- Operation Utah Mesa: Part of the Vietnam War
| Date | 12 June – 6 July 1969 |
| Location | northwest Quảng Trị Province, South Vietnam |
| Result | Allies claim operational success |

Belligerents
- United States: North Vietnam
- Commanders and leaders: MG William K. Jones Col. Edward F. Danowitz

Units involved
- 1st Battalion, 9th Marines 2nd Battalion, 9th Marines 3rd Battalion, 9th Marines Companies B and C, 1st Battalion, 61st Infantry Regiment (Mechanized) Company B 1st Battalion, 77th Armored Regiment 2nd Regiment: 24th Regiment

Casualties and losses
- 14 killed: US body count: 309 killed

= Operation Utah Mesa =

Part of the Vietnam War (1969)

Operation Utah Mesa was a United States Marine Corps, United States Army and Army of the Republic of Vietnam (ARVN) operation in northwest Quảng Trị Province, South Vietnam from 12 June to 6 July 1969.

==Background==
In late May, intelligence gained during Operation Cameron Falls and from sensor and reconnaissance reports indicated that the People's Army of Vietnam (PAVN) 24th Regiment of the 304th Division had infiltrated Quảng Trị Province near the Khe Sanh plateau. Task Force Hotel which was responsible for this area of Quảng Trị Province ordered the formation of Joint Task Force Guadalcanal, comprising 1st Battalion, 9th Marines, and Task Force Mustang, comprising Companies B and C, 1st Battalion, 61st Infantry Regiment (Mechanized) and Company B 1st Battalion, 77th Armored Regiment of the 1st Brigade, 5th Infantry Division (Mechanized) operating with the ARVN 2nd Regiment to sweep the area.

==Operation==
The operation began on 12 June with the 1/9 Marines landed by helicopter at Landing Zone Bison and Hill 950, while the ARVN 3rd Battalion, 2nd Regiment was landed at Firebase Quantico; both battalions were to sweep west towards Khe Sanh. On 13 June the ARVN 2nd Battalion, 2nd Regiment was landed at Landing Zone Cokawa, north of Hill 950. On 15 June Company D 1/9 Marines was landed at Landing Zone Horn to secure the advance of Task Force Mustang west along Route 9 towards Khe Sanh.
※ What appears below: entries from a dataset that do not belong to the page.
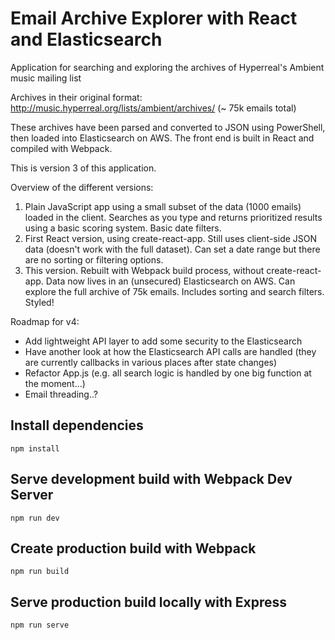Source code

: # Email Archive Explorer with React and Elasticsearch

Application for searching and exploring the archives of Hyperreal's Ambient music mailing list

Archives in their original format: http://music.hyperreal.org/lists/ambient/archives/ (~ 75k emails total)

These archives have been parsed and converted to JSON using PowerShell, then loaded into Elasticsearch on AWS. The front end is built in React and compiled with Webpack. 

This is version 3 of this application. 

Overview of the different versions:

1. Plain JavaScript app using a small subset of the data (1000 emails) loaded in the client. Searches as you type and returns prioritized results using a basic scoring system. Basic date filters.
2. First React version, using create-react-app. Still uses client-side JSON data (doesn't work with the full dataset). Can set a date range but there are no sorting or filtering options.
3. This version. Rebuilt with Webpack build process, without create-react-app. Data now lives in an (unsecured) Elasticsearch on AWS. Can explore the full archive of 75k emails. Includes sorting and search filters. Styled!

Roadmap for v4:

* Add lightweight API layer to add some security to the Elasticsearch
* Have another look at how the Elasticsearch API calls are handled (they are currently callbacks in various places after state changes)
* Refactor App.js (e.g. all search logic is handled by one big function at the moment...)
* Email threading..?

## Install dependencies

`npm install`

## Serve development build with Webpack Dev Server

`npm run dev`

## Create production build with Webpack

`npm run build`

## Serve production build locally with Express

`npm run serve`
At 03:35 on 18 June over 100 soldiers from the PAVN 24th Regiment attacked Company B 1/61st Infantry's night defensive position east of Lang Vei penetrating the perimeter. When they withdrew at dawn the PAVN left behind 41 dead while U.S. losses were 11 dead. Later that day a reconnaissance patrol from Company C 1/9 Marines patrolling 3 km southeast of Khe Sanh was ambushed by entrenched PAVN with three Marines killed by machine gun fire, the ambushed platoon was recovered by the rest of Company C and they overran the PAVN position.

On 20 June the PAVN launched 3 separate attacks against a Company B, 1/61st Infantry and Company D, 1/9 Marines position. The attacks were repulsed with air and artillery support resulting in 27 PAVN killed.

On 22 June 1/9 Marines was replaced by 3rd Battalion, 9th Marines.

At 01:30 on 24 June 2 PAVN platoons attacked Company K, 3/9 Marines' night ambush position south of Route 9, the Marines retreated to the main Company position which then came under attack in an attack which last until dawn. On the night of 26 June Company K, 3/9th Marines' night defensive position was attacked again by an estimated two companies of PAVN, which was repulsed within yhree hours. PAVN losses in both attacks were 41 dead. On the night of 27 June 2 PAVN companies attacked Company I, 3/9 Marines position east of Lang Vei, losing 22 killed.

On 2 July 2nd Battalion, 9th Marines reopened Firebase Spark, 14 km south of Khe Sanh. The PAVN soon began shelling the base; 2/9 Marines patrolled the surrounding area forcing the PAVN to withdraw.

==Aftermath==
On 6 July the 2/9 Marines and 3/9 Marines returned to Vandegrift Combat Base in preparation for the 9th Marine Regiment's redeployment from South Vietnam ending Operation Utah Mesa. U.S claimed the PAVN losses were 309 killed.